Flying the Flag

Americans celebrate the Fourth of July Sunday.  It is a celebration of the signing of The Declaration of Independence – July 4, 1776.  That document declared that a people (the Thirteen Colonies) would separate themselves from another people (the British Crown) and form their own country (the United States of America).  It led to a war, which the Americans ultimately won.

My thoughts on civil government and carnal warfare have evolved (and I hope matured) over the years.  I attribute the evolution to a study of the Bible.  I am proud to be an American, and so are you.  But, if the other side had won, we would be proud to be Englishmen (or, more likely, something akin to our friends the Canadians).  We would celebrate different days of the year and I doubt that our personal lives would be significantly different.
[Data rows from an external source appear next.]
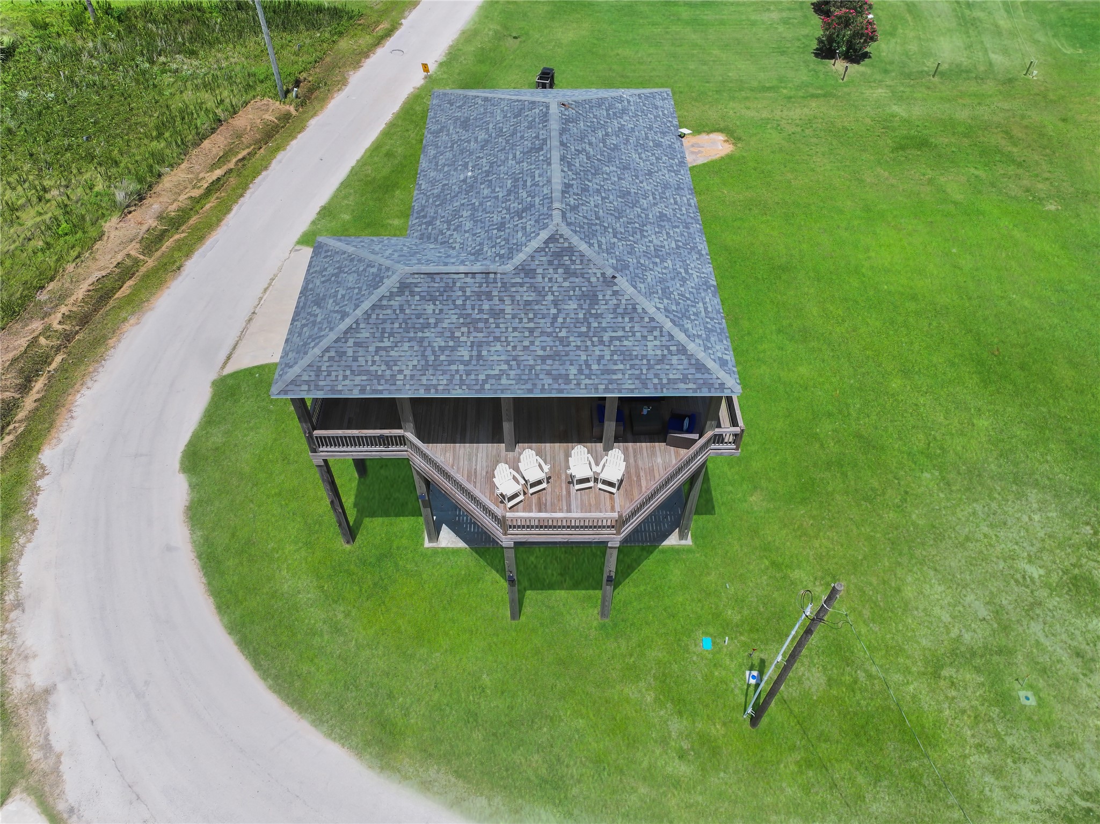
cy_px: 412
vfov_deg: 56.8
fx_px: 762
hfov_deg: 71.6
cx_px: 550
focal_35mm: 24
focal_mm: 12.29
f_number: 2.8
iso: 110
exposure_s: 1/1600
I could talk about this subject for a long time.  I could talk about how national patriots are determined, not by right and wrong, but solely by human power.  The winner gets to write the history.  Maybe he’s right, and maybe he’s not, but what counts is who won.  God says it is not about human power, but His power – and it is all about right and wrong.  It is all about love, and mercy, and forgiveness, and humility, and – you know – the list goes on and on.  At least, that’s what God says, if you believe Him.

So, have fun with your family Sunday.  Make some barbeque.  Shoot off some fireworks (be careful).  And yes, fly the flag.  Just don’t forget that there is one flag that flies above the Stars and Stripes – the banner of Christ.  It is the flag of ultimate liberty, not from presumed political tyranny, but from the real tyranny of Satan – a tyranny that has nothing to do with ‘taxation without representation,’ but everything to do with the fire of hell.  Don’t forget the nation we Christians are really members of, the one which will eventually crush all others – the Kingdom of Christ.
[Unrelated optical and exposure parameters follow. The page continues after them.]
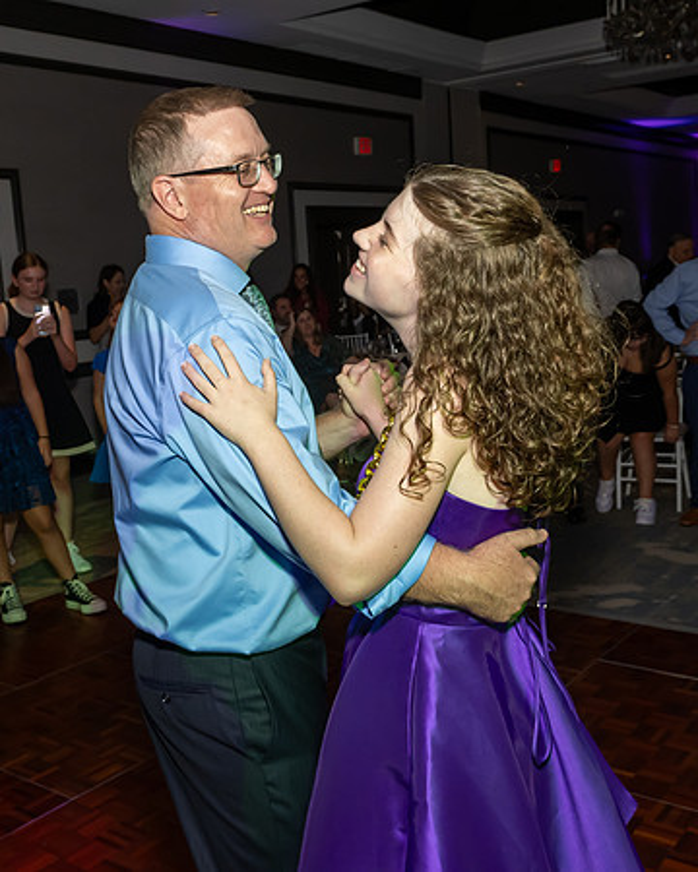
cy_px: 408
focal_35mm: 37
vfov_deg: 48.6
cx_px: 337
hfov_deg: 39.7
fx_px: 967
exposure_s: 1/250
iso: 1000
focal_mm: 17
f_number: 7.1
Since many are thinking about liberty, here are a couple of Bible texts on that theme.  These are about the kind of liberty that matters in eternity: liberty from the guilt and power of sin.
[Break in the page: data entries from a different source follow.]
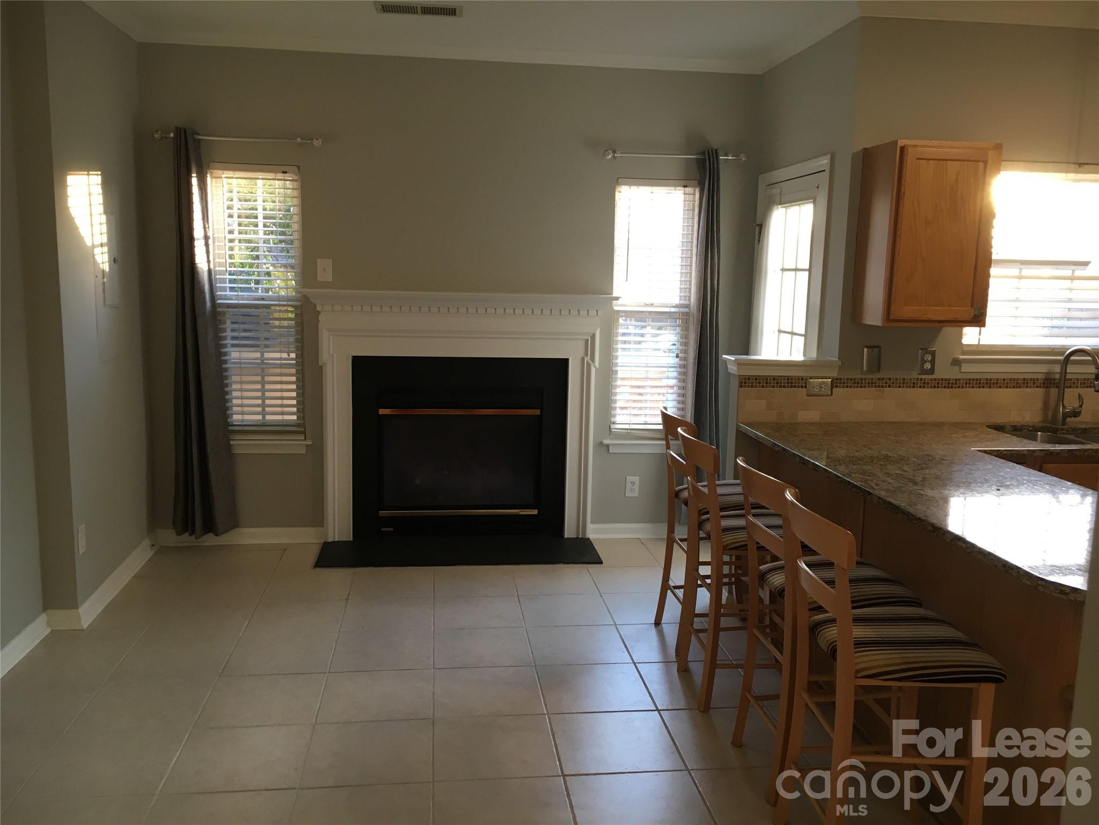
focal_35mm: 29
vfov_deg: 48.2
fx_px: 921
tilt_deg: -8.7
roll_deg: -1.2
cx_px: 550
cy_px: 412
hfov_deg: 61.7
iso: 50
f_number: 2.2
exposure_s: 1/30
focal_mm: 4.15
For you, brethren, have been called to liberty; only do not use liberty as an opportunity for the flesh, but through love serve one another. For all the law is fulfilled in one word, even in this: “You shall love your neighbor as yourself.” (Galatians 5:13-14 NKJV)

But he who looks into the perfect law of liberty and continues in it, and is not a forgetful hearer but a doer of the work, this one will be blessed in what he does. (James 1:25 NKJV)

Thanks for reading, and – have a good Fourth!